Family of Harry Smith Frustrated that APD Officers are Cleared
The son of Harry Smith is frustrated that the officers responsible for his father's death wont be prosecuted
ANCHORAGE – It is a nightmare on replay for Russell Smith, who said the death of his father, 59-year-old Harry Smith, never leaves his mind.
“It's on a reel that rewinds every second of every day,” said Smith.
Smith, 36, said he’s angry the Anchorage police officers, Michael Jones and Bryan Heinz, who shot and killed his father, will not be prosecuted, after an independent investigation by the State Office of Special Prosecutions found the use of deadly force was justified.
"There’s absolutely no way to justify what happened - they can do all the investigations they want, they can tell all the lies they want, but there's nothing that'll ever justify what happened,” said Smith.
Russell Smith called 911 on July 1 after his father threatened to kill himself and harm others.
Smith said his father struggled with alcohol abuse, and mental health issues and he was hoping the police would be able to take his father to get help.
“I remember very specifically the conversation I had with the police officers,” said Smith.
Smith said he told the responding officers his father might have a BB gun.
“At one point the officers asked me if it was a rifle style BB gun or a hand gun style BB gun and at that point I described it in detail," he said.
Smith is angry the Anchorage police officers who shot and killed his father will not be prosecuted.
"With all the incidents that have been happening it feels like the APD are not taking their oath to protect and serve very seriously,” said Smith.
Anchorage police shot and killed Harry Smith in his backyard after they said he pointed a Smith & Wesson M&P .177 caliber airgun at officers.

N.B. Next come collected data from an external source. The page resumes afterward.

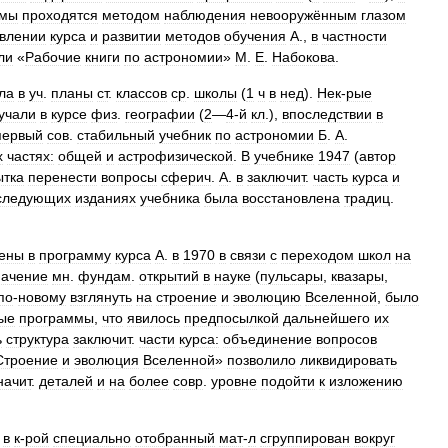
емы
проходятся
методом
наблюдения
невооружённым
глазом
овлении
курса
и
развитии
методов
обучения
А
.,
в
частности
ли
«
Рабочие
книги
по
астрономии
»
M
.
E
.
Набокова
.
ла
в
уч
.
планы
ст
.
классов
ср
.
школы
(
1
ч
в
нед
).
Нек
-
рые
учали
в
курсе
физ
.
географии
(
2
—
4
-
й
кл
.),
впоследствии
в
первый
сов
.
стабильный
учебник
по
астрономии
Б
.
А
.
х
частях:
общей
и
астрофизической
.
В
учебнике
1947
(
автор
ытка
перенести
вопросы
сферич
.
А
.
в
заключит
.
часть
курса
и
следующих
изданиях
учебника
была
восстановлена
традиц
.
ены
в
программу
курса
А
.
в
1970
в
связи
с
переходом
школ
на
начение
мн
.
фундам
.
открытий
в
науке
(
пульсары
,
квазары
,
по
-
новому
взглянуть
на
строение
и
эволюцию
Вселенной
,
было
ые
программы
,
что
явилось
предпосылкой
дальнейшего
их
ь
структура
заключит
.
части
курса:
объединение
вопросов
Строение
и
эволюция
Вселенной
»
позволило
ликвидировать
начит
.
деталей
и
на
более
совр
.
уровне
подойти
к
изложению
,
в
к
-
рой
специально
отобранный
мат
-
л
сгруппирован
вокруг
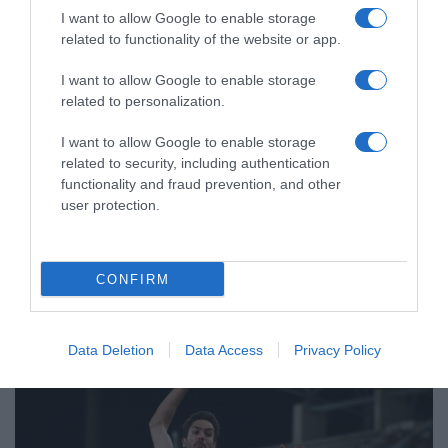
I want to allow Google to enable storage
related to functionality of the website or app.
I want to allow Google to enable storage
related to personalization.
I want to allow Google to enable storage
related to security, including authentication
functionality and fraud prevention, and other
user protection.
ΑΘΛΗΤΙΚΑ
Παγκόσμιο Κ20: Η Ιουλιάννα Ρούσσου
πήρε το ασημένιο στα 800μ. μετά από
CONFIRM
μια συγκλονιστική κούρσα
Έχασε για 5 εκατοστά του δευτερολέπτου την πρωτιά
Data Deletion
Data Access
Privacy Policy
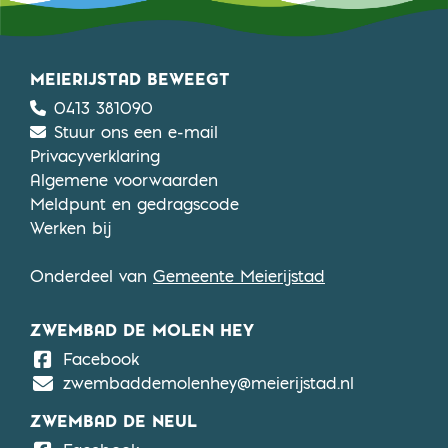
MEIERIJSTAD BEWEEGT
0413 381090
Stuur ons een e-mail
Privacyverklaring
Algemene voorwaarden
Meldpunt en gedragscode
Werken bij
Onderdeel van
Gemeente Meierijstad
ZWEMBAD DE MOLEN HEY
De Molen Hey
Facebook
zwembaddemolenhey@meierijstad.nl
ZWEMBAD DE NEUL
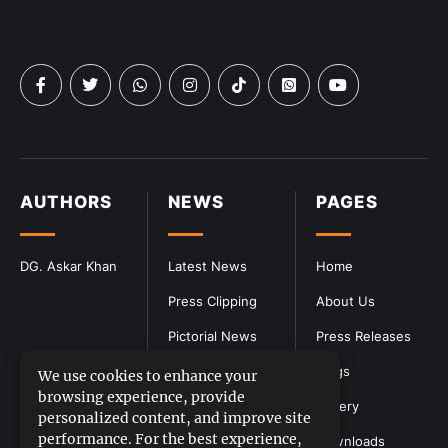
AUTHORS
NEWS
PAGES
DG. Askar Khan
Latest News
Home
Press Clipping
About Us
Pictorial News
Press Releases
Blogs
We use cookies to enhance your
browsing experience, provide
Gallery
personalized content, and improve site
performance. For the best experience,
Downloads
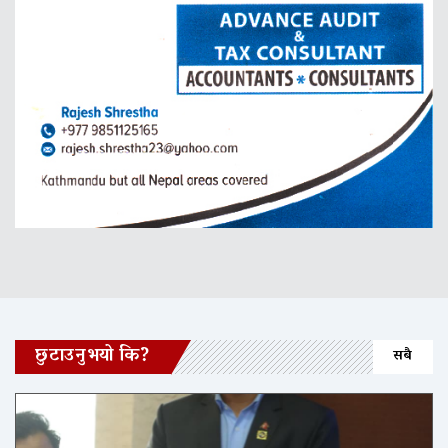
छुटाउनुभयो कि?
सबै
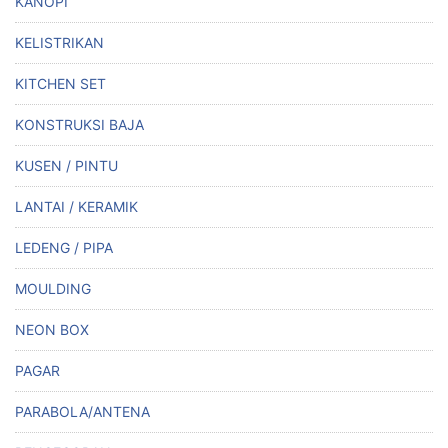
KANOPI
KELISTRIKAN
KITCHEN SET
KONSTRUKSI BAJA
KUSEN / PINTU
LANTAI / KERAMIK
LEDENG / PIPA
MOULDING
NEON BOX
PAGAR
PARABOLA/ANTENA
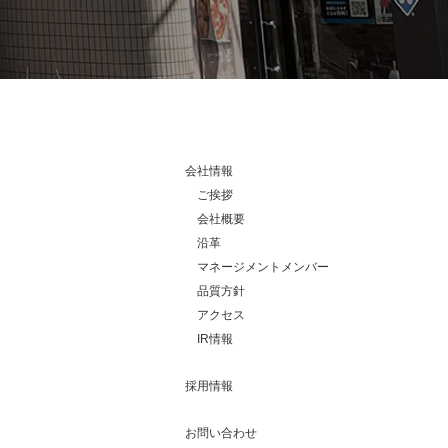
会社情報
ご挨拶
会社概要
沿革
マネージメントメンバー
品質方針
アクセス
IR情報
採用情報
お問い合わせ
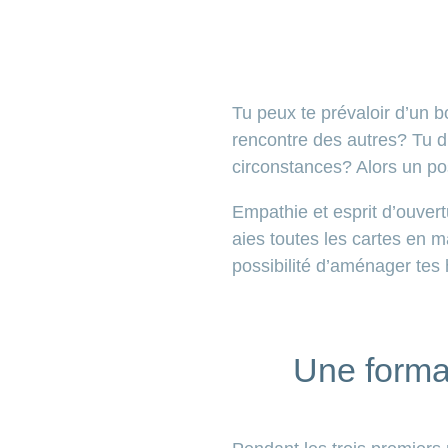
Tu peux te prévaloir d’un b
rencontre des autres? Tu d
circonstances? Alors un po
Empathie et esprit d’ouvert
aies toutes les cartes en m
possibilité d’aménager tes 
Une forma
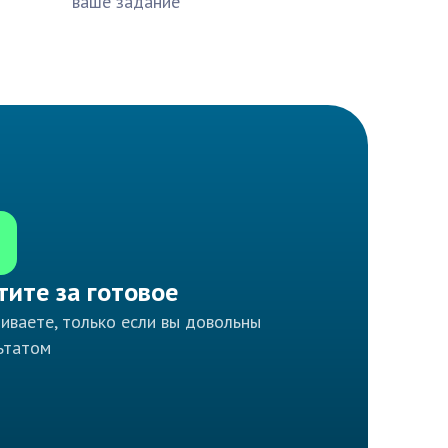
ваше задание
тите за готовое
иваете, только если вы довольны
ьтатом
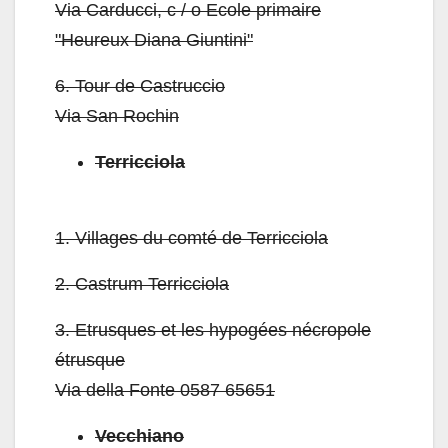
Via Carducci, c / o Ecole primaire
"Heureux Diana Giuntini"
6.
Tour de Castruccio
Via San Rochin
Terricciola
1.
Villages du comté de Terricciola
2.
Castrum Terricciola
3.
Etrusques et les hypogées nécropole
étrusque
Via della Fonte 0587 65651
Vecchiano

Clint Campion with the Office of Special Prosecutions and Appeals said he made the determination that no criminal charges will be brought against the officers involved in that shooting.
"The analysis that I conduct generally is guided by Alaska law, both the statues and the case law supporting it, so that's what I look at to determine whether the officers' use of force is justified," said Campion.
Campion said he reviewed all of the evidence and interviews from the police investigation.